▸ EXERCISE OBJECTIVE: Set down each entry below exactly as it stands.
PROVIDED ENTRIES START
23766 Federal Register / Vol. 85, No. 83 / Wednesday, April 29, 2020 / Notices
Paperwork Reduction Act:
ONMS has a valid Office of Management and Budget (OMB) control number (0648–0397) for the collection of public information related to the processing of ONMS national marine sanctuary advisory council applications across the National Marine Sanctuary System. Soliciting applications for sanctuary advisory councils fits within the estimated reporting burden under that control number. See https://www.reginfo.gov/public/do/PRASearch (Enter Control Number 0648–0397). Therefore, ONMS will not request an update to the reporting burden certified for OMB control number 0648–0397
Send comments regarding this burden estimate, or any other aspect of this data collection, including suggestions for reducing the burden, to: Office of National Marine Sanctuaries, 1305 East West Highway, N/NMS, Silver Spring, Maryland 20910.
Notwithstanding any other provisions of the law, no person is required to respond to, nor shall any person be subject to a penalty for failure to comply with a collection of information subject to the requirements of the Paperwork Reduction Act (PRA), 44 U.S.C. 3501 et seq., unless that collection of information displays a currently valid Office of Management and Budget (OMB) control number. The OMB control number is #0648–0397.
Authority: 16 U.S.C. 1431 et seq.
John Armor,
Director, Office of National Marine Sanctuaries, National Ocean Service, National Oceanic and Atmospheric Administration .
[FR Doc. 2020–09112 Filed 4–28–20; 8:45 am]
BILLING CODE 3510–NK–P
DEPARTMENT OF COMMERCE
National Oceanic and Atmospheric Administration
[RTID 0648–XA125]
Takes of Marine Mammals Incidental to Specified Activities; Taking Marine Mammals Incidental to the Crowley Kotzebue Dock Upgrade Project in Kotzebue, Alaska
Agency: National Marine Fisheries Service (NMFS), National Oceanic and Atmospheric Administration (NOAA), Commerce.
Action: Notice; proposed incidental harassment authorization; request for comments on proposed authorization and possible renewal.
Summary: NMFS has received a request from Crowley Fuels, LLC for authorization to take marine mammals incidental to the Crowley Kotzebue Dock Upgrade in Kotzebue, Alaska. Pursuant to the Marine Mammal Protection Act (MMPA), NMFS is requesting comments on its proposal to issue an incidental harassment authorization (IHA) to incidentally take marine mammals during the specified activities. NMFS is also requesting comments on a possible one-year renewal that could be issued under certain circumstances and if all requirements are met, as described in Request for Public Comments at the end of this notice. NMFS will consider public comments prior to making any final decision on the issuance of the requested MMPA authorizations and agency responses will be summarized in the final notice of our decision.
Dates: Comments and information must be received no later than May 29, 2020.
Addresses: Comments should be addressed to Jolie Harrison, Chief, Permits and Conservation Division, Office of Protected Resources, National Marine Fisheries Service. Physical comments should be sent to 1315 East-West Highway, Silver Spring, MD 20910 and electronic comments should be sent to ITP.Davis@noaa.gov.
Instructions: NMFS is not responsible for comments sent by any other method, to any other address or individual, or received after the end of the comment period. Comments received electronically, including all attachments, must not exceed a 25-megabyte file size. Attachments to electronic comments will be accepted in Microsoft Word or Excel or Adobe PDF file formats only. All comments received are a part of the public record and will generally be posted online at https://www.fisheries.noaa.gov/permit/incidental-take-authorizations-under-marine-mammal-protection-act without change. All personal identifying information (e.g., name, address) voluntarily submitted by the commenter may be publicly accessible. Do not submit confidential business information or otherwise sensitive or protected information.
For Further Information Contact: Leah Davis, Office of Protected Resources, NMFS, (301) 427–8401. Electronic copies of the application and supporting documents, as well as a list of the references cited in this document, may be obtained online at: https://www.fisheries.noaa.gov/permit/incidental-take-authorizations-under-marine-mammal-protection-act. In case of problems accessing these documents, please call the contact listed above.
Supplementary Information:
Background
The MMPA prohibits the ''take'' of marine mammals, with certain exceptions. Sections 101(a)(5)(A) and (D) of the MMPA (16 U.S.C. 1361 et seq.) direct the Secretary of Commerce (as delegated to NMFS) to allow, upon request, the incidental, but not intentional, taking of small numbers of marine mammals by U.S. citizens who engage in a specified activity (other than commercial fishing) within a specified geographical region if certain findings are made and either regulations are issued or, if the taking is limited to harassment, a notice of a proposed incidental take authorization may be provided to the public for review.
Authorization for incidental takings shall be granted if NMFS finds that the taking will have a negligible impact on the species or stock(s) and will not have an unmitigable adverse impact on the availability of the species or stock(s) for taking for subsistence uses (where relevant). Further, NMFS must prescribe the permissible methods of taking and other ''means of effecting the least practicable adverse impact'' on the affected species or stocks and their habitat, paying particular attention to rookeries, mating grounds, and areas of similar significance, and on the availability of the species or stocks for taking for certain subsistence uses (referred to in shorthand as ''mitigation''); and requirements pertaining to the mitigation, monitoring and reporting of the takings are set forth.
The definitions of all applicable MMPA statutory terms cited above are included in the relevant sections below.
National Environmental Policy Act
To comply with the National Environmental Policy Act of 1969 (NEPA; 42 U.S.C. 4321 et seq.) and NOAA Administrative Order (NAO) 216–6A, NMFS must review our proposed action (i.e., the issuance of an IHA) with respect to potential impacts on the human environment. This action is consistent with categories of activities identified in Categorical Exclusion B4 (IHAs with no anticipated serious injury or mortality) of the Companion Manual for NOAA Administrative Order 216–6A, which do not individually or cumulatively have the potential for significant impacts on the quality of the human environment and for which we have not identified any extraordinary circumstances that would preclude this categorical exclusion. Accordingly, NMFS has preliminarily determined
PROVIDED ENTRIES END
▸ ANSWER SECTION:
23766 Federal Register / Vol. 85, No. 83 / Wednesday, April 29, 2020 / Notices
Paperwork Reduction Act:
ONMS has a valid Office of Management and Budget (OMB) control number (0648–0397) for the collection of public information related to the processing of ONMS national marine sanctuary advisory council applications across the National Marine Sanctuary System. Soliciting applications for sanctuary advisory councils fits within the estimated reporting burden under that control number. See https://www.reginfo.gov/public/do/PRASearch (Enter Control Number 0648–0397). Therefore, ONMS will not request an update to the reporting burden certified for OMB control number 0648–0397
Send comments regarding this burden estimate, or any other aspect of this data collection, including suggestions for reducing the burden, to: Office of National Marine Sanctuaries, 1305 East West Highway, N/NMS, Silver Spring, Maryland 20910.
Notwithstanding any other provisions of the law, no person is required to respond to, nor shall any person be subject to a penalty for failure to comply with a collection of information subject to the requirements of the Paperwork Reduction Act (PRA), 44 U.S.C. 3501 et seq., unless that collection of information displays a currently valid Office of Management and Budget (OMB) control number. The OMB control number is #0648–0397.
Authority: 16 U.S.C. 1431 et seq.
John Armor,
Director, Office of National Marine Sanctuaries, National Ocean Service, National Oceanic and Atmospheric Administration .
[FR Doc. 2020–09112 Filed 4–28–20; 8:45 am]
BILLING CODE 3510–NK–P
DEPARTMENT OF COMMERCE
National Oceanic and Atmospheric Administration
[RTID 0648–XA125]
Takes of Marine Mammals Incidental to Specified Activities; Taking Marine Mammals Incidental to the Crowley Kotzebue Dock Upgrade Project in Kotzebue, Alaska
Agency: National Marine Fisheries Service (NMFS), National Oceanic and Atmospheric Administration (NOAA), Commerce.
Action: Notice; proposed incidental harassment authorization; request for comments on proposed authorization and possible renewal.
Summary: NMFS has received a request from Crowley Fuels, LLC for authorization to take marine mammals incidental to the Crowley Kotzebue Dock Upgrade in Kotzebue, Alaska. Pursuant to the Marine Mammal Protection Act (MMPA), NMFS is requesting comments on its proposal to issue an incidental harassment authorization (IHA) to incidentally take marine mammals during the specified activities. NMFS is also requesting comments on a possible one-year renewal that could be issued under certain circumstances and if all requirements are met, as described in Request for Public Comments at the end of this notice. NMFS will consider public comments prior to making any final decision on the issuance of the requested MMPA authorizations and agency responses will be summarized in the final notice of our decision.
Dates: Comments and information must be received no later than May 29, 2020.
Addresses: Comments should be addressed to Jolie Harrison, Chief, Permits and Conservation Division, Office of Protected Resources, National Marine Fisheries Service. Physical comments should be sent to 1315 East-West Highway, Silver Spring, MD 20910 and electronic comments should be sent to ITP.Davis@noaa.gov.
Instructions: NMFS is not responsible for comments sent by any other method, to any other address or individual, or received after the end of the comment period. Comments received electronically, including all attachments, must not exceed a 25-megabyte file size. Attachments to electronic comments will be accepted in Microsoft Word or Excel or Adobe PDF file formats only. All comments received are a part of the public record and will generally be posted online at https://www.fisheries.noaa.gov/permit/incidental-take-authorizations-under-marine-mammal-protection-act without change. All personal identifying information (e.g., name, address) voluntarily submitted by the commenter may be publicly accessible. Do not submit confidential business information or otherwise sensitive or protected information.
For Further Information Contact: Leah Davis, Office of Protected Resources, NMFS, (301) 427–8401. Electronic copies of the application and supporting documents, as well as a list of the references cited in this document, may be obtained online at: https://www.fisheries.noaa.gov/permit/incidental-take-authorizations-under-marine-mammal-protection-act. In case of problems accessing these documents, please call the contact listed above.
Supplementary Information:
Background
The MMPA prohibits the ''take'' of marine mammals, with certain exceptions. Sections 101(a)(5)(A) and (D) of the MMPA (16 U.S.C. 1361 et seq.) direct the Secretary of Commerce (as delegated to NMFS) to allow, upon request, the incidental, but not intentional, taking of small numbers of marine mammals by U.S. citizens who engage in a specified activity (other than commercial fishing) within a specified geographical region if certain findings are made and either regulations are issued or, if the taking is limited to harassment, a notice of a proposed incidental take authorization may be provided to the public for review.
Authorization for incidental takings shall be granted if NMFS finds that the taking will have a negligible impact on the species or stock(s) and will not have an unmitigable adverse impact on the availability of the species or stock(s) for taking for subsistence uses (where relevant). Further, NMFS must prescribe the permissible methods of taking and other ''means of effecting the least practicable adverse impact'' on the affected species or stocks and their habitat, paying particular attention to rookeries, mating grounds, and areas of similar significance, and on the availability of the species or stocks for taking for certain subsistence uses (referred to in shorthand as ''mitigation''); and requirements pertaining to the mitigation, monitoring and reporting of the takings are set forth.
The definitions of all applicable MMPA statutory terms cited above are included in the relevant sections below.
National Environmental Policy Act
To comply with the National Environmental Policy Act of 1969 (NEPA; 42 U.S.C. 4321 et seq.) and NOAA Administrative Order (NAO) 216–6A, NMFS must review our proposed action (i.e., the issuance of an IHA) with respect to potential impacts on the human environment. This action is consistent with categories of activities identified in Categorical Exclusion B4 (IHAs with no anticipated serious injury or mortality) of the Companion Manual for NOAA Administrative Order 216–6A, which do not individually or cumulatively have the potential for significant impacts on the quality of the human environment and for which we have not identified any extraordinary circumstances that would preclude this categorical exclusion. Accordingly, NMFS has preliminarily determined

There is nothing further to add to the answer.